The Lifelong Quest For Sobriety…The Ultimate Hero’s Journey – Part 9


Guest Blogger and long-time Council friend, Bob W. presents Part 9 of a series dealing with Alcoholism and Addiction from a Mystical, Mythological Perspective, reflecting Bob’s scholarly work as a Ph.D. in mythological studies.

The incidence of war in the human experience is enormous; it has been estimated that, in the 5,600 years of recorded human history, there have been 14,300 definable wars.  In our modern times, the wars of WWI, WWII, Korea, Vietnam, the Balkans, Iraq and Afghanistan and their aftermaths occupy much of the period of the last 100 years. Wars affect everyone, not just the participants, but their families and larger communities as well, in many subtle and powerful ways.

Many mythological stories revolve around wars.  The Iliad and the Odyssey are about the monstrous war over the City of Troy, at the western edge of modern day Turkey. In the Hindu tradition, there is an epic called the Mahabharata, about a similar war at Kurukshetra in far northern India. Many, many literary works of recent centuries similarly focus on the psychical aspects of war. All Quiet on the Western Front, a novel about WWI, concentrates on the subtle, and not so subtle, aspects of how war affects the individual soldier in and around the battlefield and in society during and after the war.

The story of Bill W., Founder of AA, in the book, Alcoholics Anonymous, starts with him returning from WWI in 1918.  Without much mention of the War, Bill details in incredible poignancy how he spent the years of the 1920’s and early 1930’s in a descent into the terrors of his alcoholism.  WWI was a terrible war, a clash of new mechanized warfare systems against old human-wave infantry tactics.  Hardships and catastrophes on the battlefields and in the trenches were commonplace and gruesome. It could easily be assumed that Bill’s experiences in this war were a big part of the trauma that enabled and precipitated his descent in the years that followed.

Bill’s experiences parallel the themes of the literature of War and they tie into the stories of our own Journeys out of the depths of addiction, in many fascinating ways, even if we did not participate in the actual experience of War.
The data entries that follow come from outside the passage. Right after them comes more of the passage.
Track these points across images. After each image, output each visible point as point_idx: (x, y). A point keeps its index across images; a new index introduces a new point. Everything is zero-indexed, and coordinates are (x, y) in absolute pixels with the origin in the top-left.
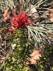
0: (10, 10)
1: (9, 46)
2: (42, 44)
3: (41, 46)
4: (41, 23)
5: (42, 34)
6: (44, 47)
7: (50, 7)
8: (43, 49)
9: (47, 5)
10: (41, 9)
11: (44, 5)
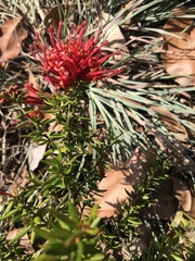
0: (24, 25)
1: (18, 157)
2: (137, 150)
3: (135, 158)
4: (134, 77)
5: (136, 116)
6: (144, 161)
7: (166, 26)
8: (141, 167)
9: (157, 17)
10: (136, 28)
11: (148, 18)
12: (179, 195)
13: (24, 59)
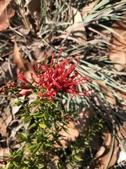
0: (13, 5)
2: (84, 110)
3: (81, 114)
4: (88, 58)
6: (87, 117)
8: (85, 121)
12: (104, 136)
13: (11, 32)
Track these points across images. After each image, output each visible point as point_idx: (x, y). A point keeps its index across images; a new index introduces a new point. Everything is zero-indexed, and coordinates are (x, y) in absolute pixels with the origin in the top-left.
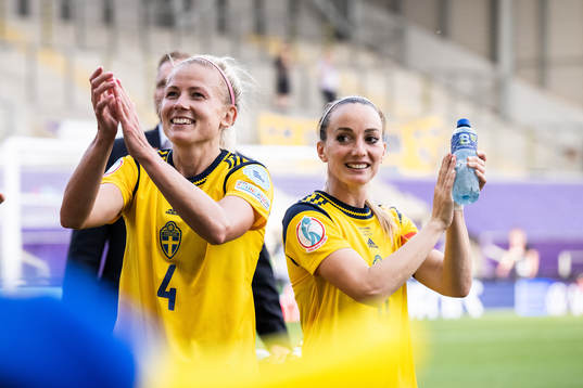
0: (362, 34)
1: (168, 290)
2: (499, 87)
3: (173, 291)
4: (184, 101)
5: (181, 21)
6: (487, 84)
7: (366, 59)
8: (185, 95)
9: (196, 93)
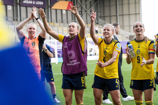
3: (105, 60)
7: (101, 26)
8: (106, 30)
9: (108, 30)
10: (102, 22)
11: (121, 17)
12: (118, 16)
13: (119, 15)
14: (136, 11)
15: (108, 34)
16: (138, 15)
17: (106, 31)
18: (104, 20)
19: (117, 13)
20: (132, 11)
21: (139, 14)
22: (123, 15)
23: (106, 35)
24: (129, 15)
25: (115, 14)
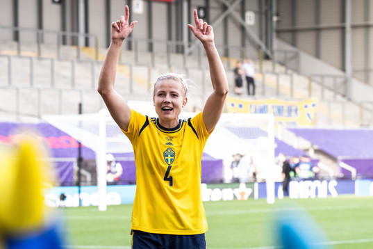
0: (277, 56)
1: (168, 177)
2: (346, 82)
3: (171, 178)
4: (168, 98)
5: (187, 50)
6: (339, 81)
7: (279, 69)
8: (168, 95)
9: (174, 95)
10: (285, 52)
11: (360, 33)
12: (348, 29)
13: (354, 27)
18: (294, 44)
19: (343, 19)
22: (367, 27)
25: (337, 23)
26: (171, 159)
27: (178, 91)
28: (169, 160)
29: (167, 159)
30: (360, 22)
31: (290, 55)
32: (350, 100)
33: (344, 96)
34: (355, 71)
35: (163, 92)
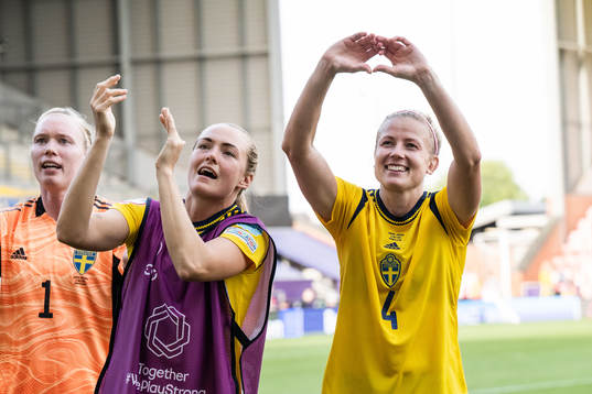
1: (389, 313)
3: (394, 314)
8: (400, 145)
9: (410, 145)
10: (18, 106)
11: (146, 73)
12: (126, 66)
13: (136, 63)
14: (242, 40)
15: (410, 166)
16: (254, 67)
17: (399, 150)
18: (31, 91)
19: (116, 49)
20: (219, 39)
21: (265, 55)
22: (158, 63)
23: (395, 174)
24: (200, 60)
25: (105, 56)
26: (394, 276)
27: (419, 139)
28: (390, 278)
29: (387, 276)
30: (145, 53)
31: (25, 111)
32: (133, 185)
33: (123, 178)
34: (140, 138)
35: (391, 138)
For many of us sufferers, images of war experiences, whether a veteran or not, provide powerful analogies of our battles with addiction.  I like to say that, for the long-time sufferer of Addiction, crossing the threshold of AA and doing the rigorous work to build a sober life can be as difficult and gruesome as storming Omaha Beach…as seen in opening frames of Saving Private Ryan.